Oh, wow. Um, remember how la homme and I were supposed to be "taking a break"? Remember how I'm putting my all into heating things up with the hubby? Remember how we're thinking about bringing a girlfriend home?
So leaving la homme was a lot harder than I thought. Hard enough that I haven't done it. Yep, that's right. I'm now the absolute picture of a dumbass. I can't help it. Or rather, I don't want to help it. Sadly, I actually spent a few hours thinking that this is my husband's way of ruining my fun without even knowing it. At any rate, la homme and I are still hot and heavy, emphasis on the hot.
Things have been great with the husband. We're doing really well with have more sex, having different sex, being open with each other.
We're taking steps to find a girlfriend, and it's going well. Scary, thrilling well.
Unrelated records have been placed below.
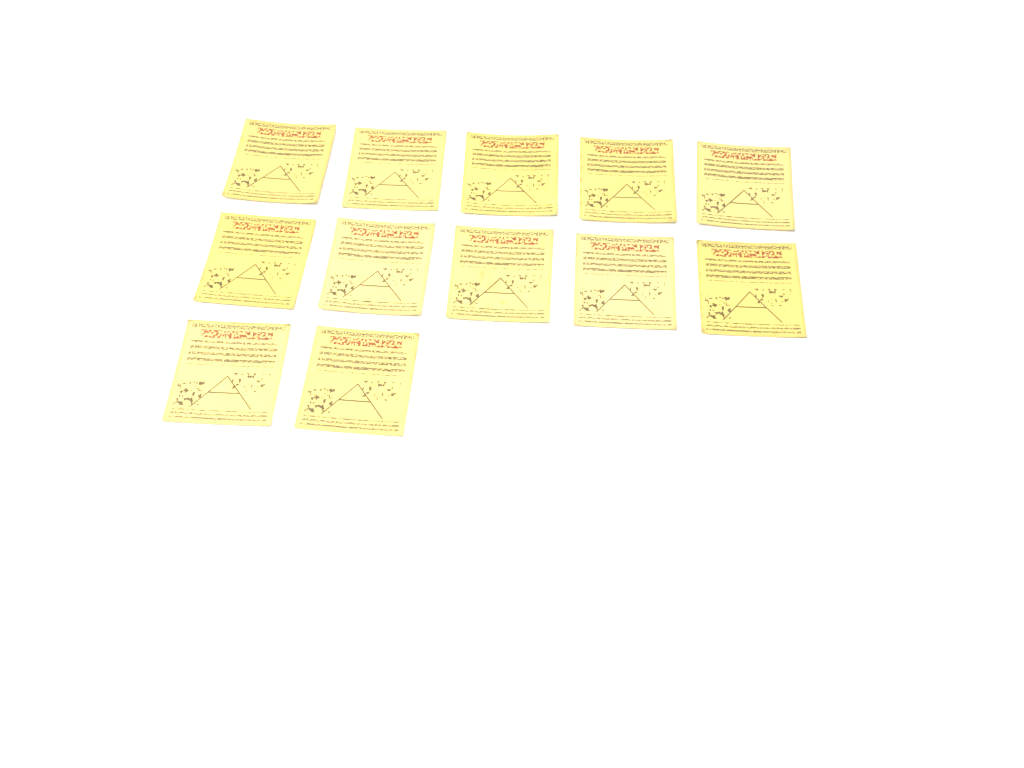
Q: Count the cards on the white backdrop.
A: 12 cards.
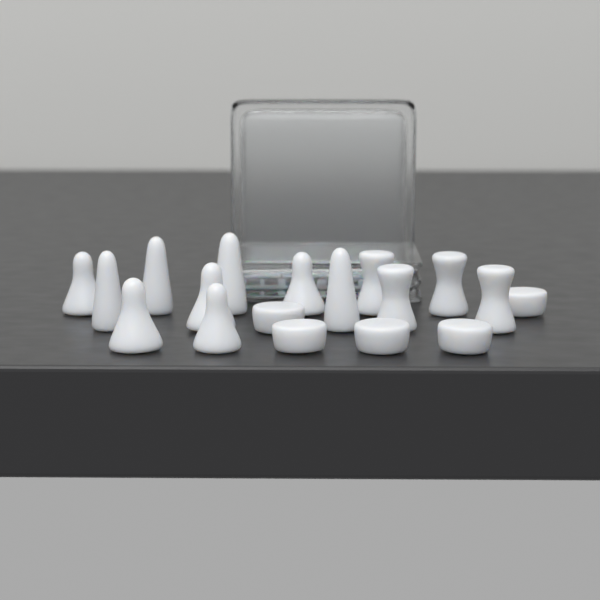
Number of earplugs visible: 18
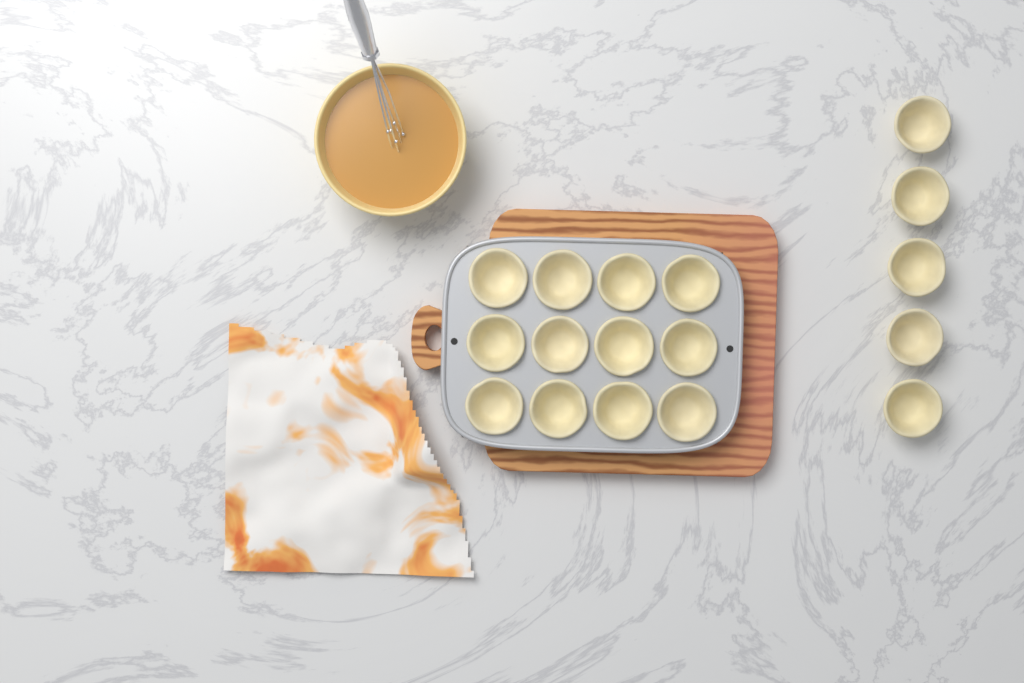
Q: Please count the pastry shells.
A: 17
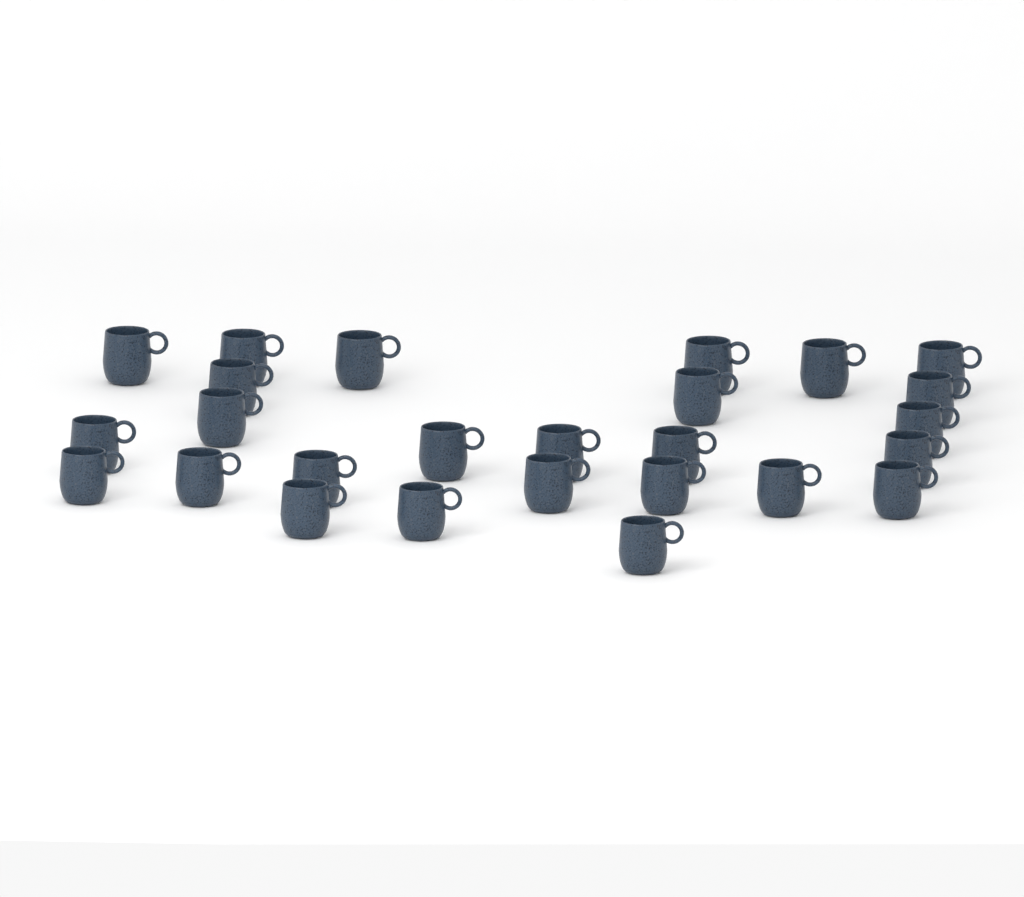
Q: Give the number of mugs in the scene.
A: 26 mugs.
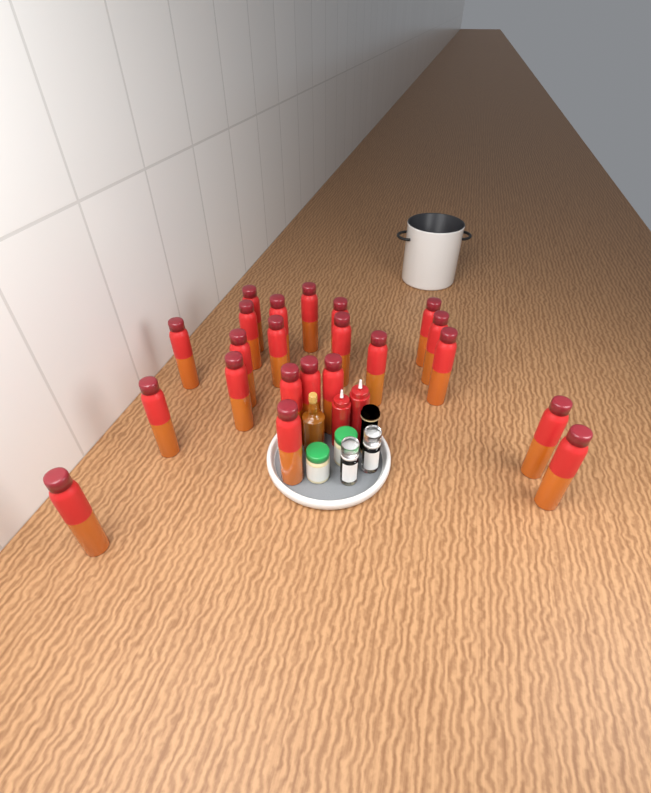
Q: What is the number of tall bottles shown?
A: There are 22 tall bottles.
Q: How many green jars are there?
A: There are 2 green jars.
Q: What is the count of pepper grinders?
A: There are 2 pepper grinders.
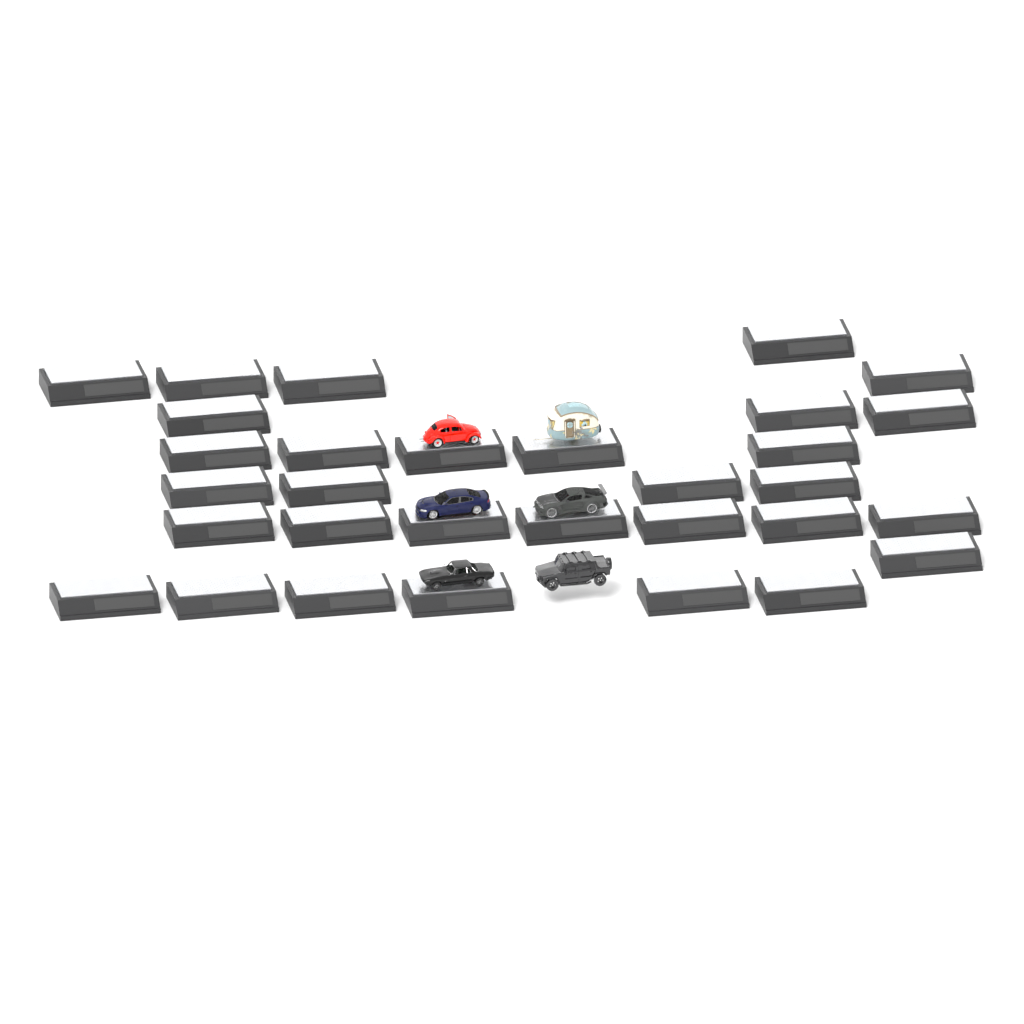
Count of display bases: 31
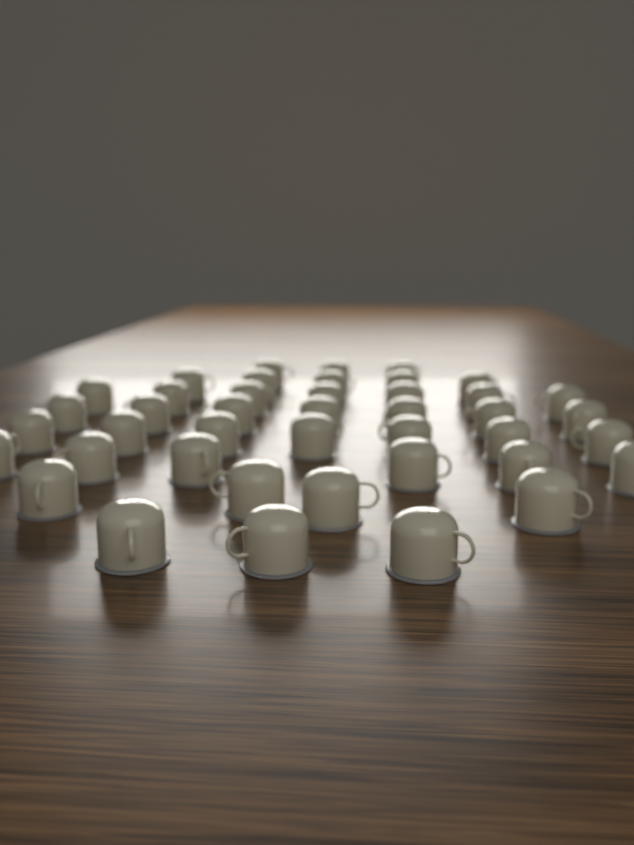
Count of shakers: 42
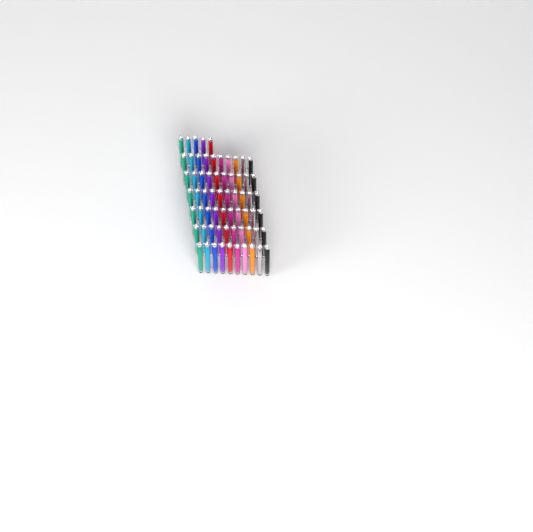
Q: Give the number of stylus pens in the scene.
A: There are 65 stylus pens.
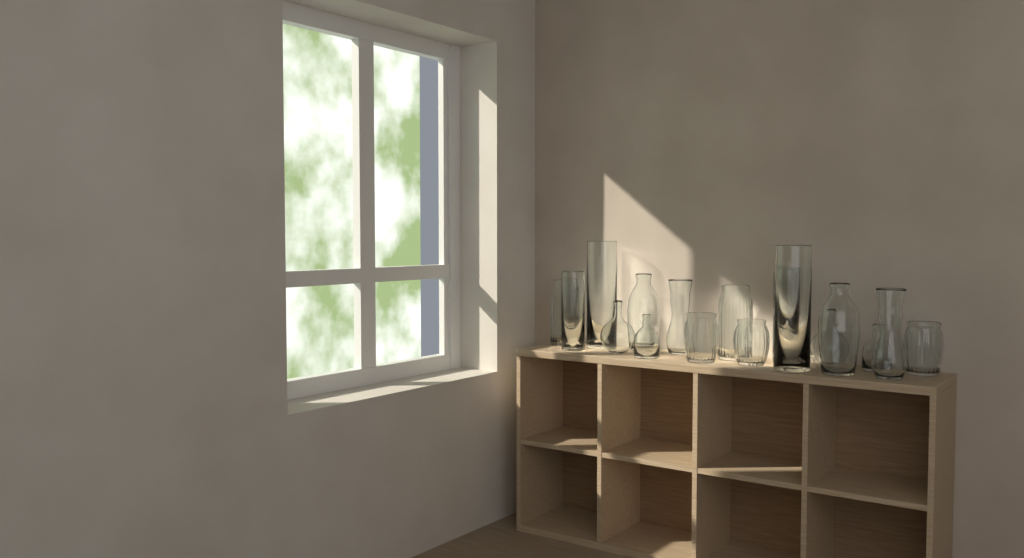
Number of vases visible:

Everything is going so well with everyone, in fact, that sex has begun to dictate my planning. Have sex with the hubby before I bathe, so that I'm ready for la homme. Go to work, get some things done, get the minders distracted, enter hot office session. Leave the office, work on finding girlfriend, talk to hubby about it, have hot sex. Take bath. Repeat.
I haven't told la homme that we're looking for a girlfriend. I don't want to hear his predicitions or criticisms re: my husband. How does a married guy who is fooling around with a married girl look down his nose at her hubby? Not sure, but la homme pulls it off. He would love the stories, and the profile pics hubby took of me, etc. I'm still on the fence.
My overriding thought in all of this is that I would like to tell my father every bit of it, and see what he thinks. I know he cheats on Mom. I know he has cheated a lot, for a long time. What would he think of me having an attentive husband, an attentive boyfriend AND a hopefully attentive girlfriend?! I would be lying if I said I didn't think he'd be proud.
If I can keep it all from blowing up in my face, Armeggedon style, it should be the ride of a lifetime.
Be careful when you wish for more sex, friends. You might just get what you asked for.